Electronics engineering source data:
*** Block opens ***
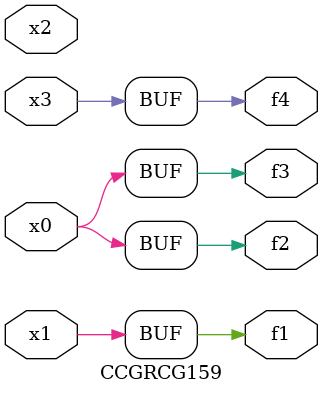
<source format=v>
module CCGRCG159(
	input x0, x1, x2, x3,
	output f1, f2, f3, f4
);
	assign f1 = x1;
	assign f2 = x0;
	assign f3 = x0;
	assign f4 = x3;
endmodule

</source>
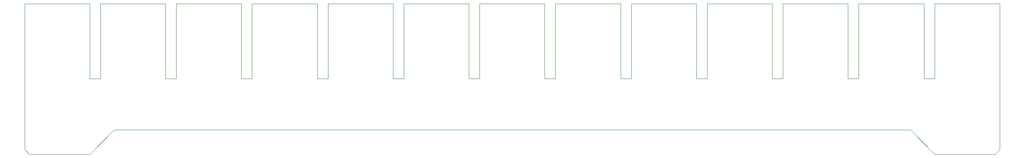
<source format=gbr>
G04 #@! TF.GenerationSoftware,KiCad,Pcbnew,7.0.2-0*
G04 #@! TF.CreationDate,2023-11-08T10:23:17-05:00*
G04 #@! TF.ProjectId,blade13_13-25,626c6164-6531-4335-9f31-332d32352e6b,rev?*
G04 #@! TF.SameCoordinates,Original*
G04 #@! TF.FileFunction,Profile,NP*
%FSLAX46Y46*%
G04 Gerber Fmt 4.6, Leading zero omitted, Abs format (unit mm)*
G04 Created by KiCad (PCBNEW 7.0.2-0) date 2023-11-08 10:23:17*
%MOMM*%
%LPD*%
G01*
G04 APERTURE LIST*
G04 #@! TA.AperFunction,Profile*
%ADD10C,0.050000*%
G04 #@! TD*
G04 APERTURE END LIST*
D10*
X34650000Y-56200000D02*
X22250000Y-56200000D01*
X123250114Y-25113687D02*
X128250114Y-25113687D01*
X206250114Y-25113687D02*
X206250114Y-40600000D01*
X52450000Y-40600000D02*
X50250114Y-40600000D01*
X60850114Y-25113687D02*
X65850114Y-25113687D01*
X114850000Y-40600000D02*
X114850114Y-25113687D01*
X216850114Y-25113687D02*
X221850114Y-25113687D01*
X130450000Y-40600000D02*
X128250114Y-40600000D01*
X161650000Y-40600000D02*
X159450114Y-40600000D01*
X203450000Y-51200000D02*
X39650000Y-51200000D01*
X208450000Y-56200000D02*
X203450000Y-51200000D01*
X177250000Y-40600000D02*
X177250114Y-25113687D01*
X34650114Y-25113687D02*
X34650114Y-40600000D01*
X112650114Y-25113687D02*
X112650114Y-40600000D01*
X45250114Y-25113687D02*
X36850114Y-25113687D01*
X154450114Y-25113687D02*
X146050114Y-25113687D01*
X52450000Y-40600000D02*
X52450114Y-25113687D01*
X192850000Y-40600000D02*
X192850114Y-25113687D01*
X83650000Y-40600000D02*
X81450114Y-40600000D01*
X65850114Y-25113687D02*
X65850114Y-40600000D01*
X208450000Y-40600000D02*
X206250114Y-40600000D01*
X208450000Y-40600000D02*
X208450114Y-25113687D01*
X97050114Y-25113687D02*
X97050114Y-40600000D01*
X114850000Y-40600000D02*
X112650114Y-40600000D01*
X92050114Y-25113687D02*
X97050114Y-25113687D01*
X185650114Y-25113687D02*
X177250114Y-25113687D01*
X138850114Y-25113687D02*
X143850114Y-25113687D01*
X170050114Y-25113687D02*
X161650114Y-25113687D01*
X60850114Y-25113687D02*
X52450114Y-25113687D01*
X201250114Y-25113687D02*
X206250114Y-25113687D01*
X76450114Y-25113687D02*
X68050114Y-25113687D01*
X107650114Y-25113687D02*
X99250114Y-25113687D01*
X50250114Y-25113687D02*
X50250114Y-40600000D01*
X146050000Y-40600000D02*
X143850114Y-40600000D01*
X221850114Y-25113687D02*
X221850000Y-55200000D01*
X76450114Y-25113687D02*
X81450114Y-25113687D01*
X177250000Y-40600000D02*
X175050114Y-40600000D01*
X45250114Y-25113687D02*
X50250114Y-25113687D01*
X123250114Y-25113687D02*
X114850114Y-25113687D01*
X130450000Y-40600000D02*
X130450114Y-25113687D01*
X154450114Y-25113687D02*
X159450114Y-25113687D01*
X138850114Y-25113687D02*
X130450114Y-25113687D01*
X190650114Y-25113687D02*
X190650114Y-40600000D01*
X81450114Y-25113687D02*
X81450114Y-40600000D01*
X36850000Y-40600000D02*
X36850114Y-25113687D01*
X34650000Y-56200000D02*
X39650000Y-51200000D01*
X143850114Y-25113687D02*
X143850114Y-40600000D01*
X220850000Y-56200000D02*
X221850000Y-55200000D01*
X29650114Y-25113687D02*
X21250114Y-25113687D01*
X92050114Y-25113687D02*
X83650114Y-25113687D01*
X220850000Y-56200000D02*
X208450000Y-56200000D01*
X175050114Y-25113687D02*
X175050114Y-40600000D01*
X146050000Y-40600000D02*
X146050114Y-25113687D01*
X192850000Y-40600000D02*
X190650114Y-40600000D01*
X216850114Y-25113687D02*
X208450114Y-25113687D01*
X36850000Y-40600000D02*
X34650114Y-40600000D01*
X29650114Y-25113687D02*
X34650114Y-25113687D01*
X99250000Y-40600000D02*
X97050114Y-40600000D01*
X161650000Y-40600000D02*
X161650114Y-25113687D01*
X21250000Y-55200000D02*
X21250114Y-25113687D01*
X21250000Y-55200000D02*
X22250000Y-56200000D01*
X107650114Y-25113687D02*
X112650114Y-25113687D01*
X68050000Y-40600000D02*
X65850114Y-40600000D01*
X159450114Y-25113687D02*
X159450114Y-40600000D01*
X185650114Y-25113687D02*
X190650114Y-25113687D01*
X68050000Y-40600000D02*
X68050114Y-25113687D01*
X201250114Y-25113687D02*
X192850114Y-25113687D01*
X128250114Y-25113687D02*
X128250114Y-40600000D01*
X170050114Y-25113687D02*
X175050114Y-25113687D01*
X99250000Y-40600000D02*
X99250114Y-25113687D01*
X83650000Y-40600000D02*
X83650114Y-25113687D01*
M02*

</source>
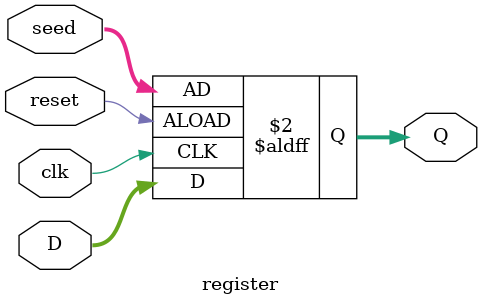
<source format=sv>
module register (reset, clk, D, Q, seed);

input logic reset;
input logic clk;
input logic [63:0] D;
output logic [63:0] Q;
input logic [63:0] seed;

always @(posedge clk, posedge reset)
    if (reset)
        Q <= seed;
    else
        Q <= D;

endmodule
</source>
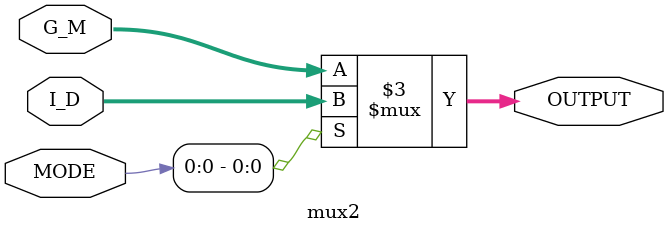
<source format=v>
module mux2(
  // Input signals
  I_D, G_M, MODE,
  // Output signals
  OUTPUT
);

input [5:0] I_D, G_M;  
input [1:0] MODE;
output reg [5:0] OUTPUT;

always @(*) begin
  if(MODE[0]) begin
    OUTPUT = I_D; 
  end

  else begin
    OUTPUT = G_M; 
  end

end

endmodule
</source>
*** Block closes ***
Exercise requirements: Each record must be repeated verbatim, and no picture may appear in the copy.

Task response:
<source format=v>
module CCGRCG159(
	input x0, x1, x2, x3,
	output f1, f2, f3, f4
);
	assign f1 = x1;
	assign f2 = x0;
	assign f3 = x0;
	assign f4 = x3;
endmodule

</source>
<source format=gbr>
G04 #@! TF.GenerationSoftware,KiCad,Pcbnew,7.0.2-0*
G04 #@! TF.CreationDate,2023-11-08T10:23:17-05:00*
G04 #@! TF.ProjectId,blade13_13-25,626c6164-6531-4335-9f31-332d32352e6b,rev?*
G04 #@! TF.SameCoordinates,Original*
G04 #@! TF.FileFunction,Profile,NP*
%FSLAX46Y46*%
G04 Gerber Fmt 4.6, Leading zero omitted, Abs format (unit mm)*
G04 Created by KiCad (PCBNEW 7.0.2-0) date 2023-11-08 10:23:17*
%MOMM*%
%LPD*%
G01*
G04 APERTURE LIST*
G04 #@! TA.AperFunction,Profile*
%ADD10C,0.050000*%
G04 #@! TD*
G04 APERTURE END LIST*
D10*
X34650000Y-56200000D02*
X22250000Y-56200000D01*
X123250114Y-25113687D02*
X128250114Y-25113687D01*
X206250114Y-25113687D02*
X206250114Y-40600000D01*
X52450000Y-40600000D02*
X50250114Y-40600000D01*
X60850114Y-25113687D02*
X65850114Y-25113687D01*
X114850000Y-40600000D02*
X114850114Y-25113687D01*
X216850114Y-25113687D02*
X221850114Y-25113687D01*
X130450000Y-40600000D02*
X128250114Y-40600000D01*
X161650000Y-40600000D02*
X159450114Y-40600000D01*
X203450000Y-51200000D02*
X39650000Y-51200000D01*
X208450000Y-56200000D02*
X203450000Y-51200000D01*
X177250000Y-40600000D02*
X177250114Y-25113687D01*
X34650114Y-25113687D02*
X34650114Y-40600000D01*
X112650114Y-25113687D02*
X112650114Y-40600000D01*
X45250114Y-25113687D02*
X36850114Y-25113687D01*
X154450114Y-25113687D02*
X146050114Y-25113687D01*
X52450000Y-40600000D02*
X52450114Y-25113687D01*
X192850000Y-40600000D02*
X192850114Y-25113687D01*
X83650000Y-40600000D02*
X81450114Y-40600000D01*
X65850114Y-25113687D02*
X65850114Y-40600000D01*
X208450000Y-40600000D02*
X206250114Y-40600000D01*
X208450000Y-40600000D02*
X208450114Y-25113687D01*
X97050114Y-25113687D02*
X97050114Y-40600000D01*
X114850000Y-40600000D02*
X112650114Y-40600000D01*
X92050114Y-25113687D02*
X97050114Y-25113687D01*
X185650114Y-25113687D02*
X177250114Y-25113687D01*
X138850114Y-25113687D02*
X143850114Y-25113687D01*
X170050114Y-25113687D02*
X161650114Y-25113687D01*
X60850114Y-25113687D02*
X52450114Y-25113687D01*
X201250114Y-25113687D02*
X206250114Y-25113687D01*
X76450114Y-25113687D02*
X68050114Y-25113687D01*
X107650114Y-25113687D02*
X99250114Y-25113687D01*
X50250114Y-25113687D02*
X50250114Y-40600000D01*
X146050000Y-40600000D02*
X143850114Y-40600000D01*
X221850114Y-25113687D02*
X221850000Y-55200000D01*
X76450114Y-25113687D02*
X81450114Y-25113687D01*
X177250000Y-40600000D02*
X175050114Y-40600000D01*
X45250114Y-25113687D02*
X50250114Y-25113687D01*
X123250114Y-25113687D02*
X114850114Y-25113687D01*
X130450000Y-40600000D02*
X130450114Y-25113687D01*
X154450114Y-25113687D02*
X159450114Y-25113687D01*
X138850114Y-25113687D02*
X130450114Y-25113687D01*
X190650114Y-25113687D02*
X190650114Y-40600000D01*
X81450114Y-25113687D02*
X81450114Y-40600000D01*
X36850000Y-40600000D02*
X36850114Y-25113687D01*
X34650000Y-56200000D02*
X39650000Y-51200000D01*
X143850114Y-25113687D02*
X143850114Y-40600000D01*
X220850000Y-56200000D02*
X221850000Y-55200000D01*
X29650114Y-25113687D02*
X21250114Y-25113687D01*
X92050114Y-25113687D02*
X83650114Y-25113687D01*
X220850000Y-56200000D02*
X208450000Y-56200000D01*
X175050114Y-25113687D02*
X175050114Y-40600000D01*
X146050000Y-40600000D02*
X146050114Y-25113687D01*
X192850000Y-40600000D02*
X190650114Y-40600000D01*
X216850114Y-25113687D02*
X208450114Y-25113687D01*
X36850000Y-40600000D02*
X34650114Y-40600000D01*
X29650114Y-25113687D02*
X34650114Y-25113687D01*
X99250000Y-40600000D02*
X97050114Y-40600000D01*
X161650000Y-40600000D02*
X161650114Y-25113687D01*
X21250000Y-55200000D02*
X21250114Y-25113687D01*
X21250000Y-55200000D02*
X22250000Y-56200000D01*
X107650114Y-25113687D02*
X112650114Y-25113687D01*
X68050000Y-40600000D02*
X65850114Y-40600000D01*
X159450114Y-25113687D02*
X159450114Y-40600000D01*
X185650114Y-25113687D02*
X190650114Y-25113687D01*
X68050000Y-40600000D02*
X68050114Y-25113687D01*
X201250114Y-25113687D02*
X192850114Y-25113687D01*
X128250114Y-25113687D02*
X128250114Y-40600000D01*
X170050114Y-25113687D02*
X175050114Y-25113687D01*
X99250000Y-40600000D02*
X99250114Y-25113687D01*
X83650000Y-40600000D02*
X83650114Y-25113687D01*
M02*

</source>
<source format=sv>
module register (reset, clk, D, Q, seed);

input logic reset;
input logic clk;
input logic [63:0] D;
output logic [63:0] Q;
input logic [63:0] seed;

always @(posedge clk, posedge reset)
    if (reset)
        Q <= seed;
    else
        Q <= D;

endmodule
</source>
<source format=v>
module mux2(
  // Input signals
  I_D, G_M, MODE,
  // Output signals
  OUTPUT
);

input [5:0] I_D, G_M;  
input [1:0] MODE;
output reg [5:0] OUTPUT;

always @(*) begin
  if(MODE[0]) begin
    OUTPUT = I_D; 
  end

  else begin
    OUTPUT = G_M; 
  end

end

endmodule
</source>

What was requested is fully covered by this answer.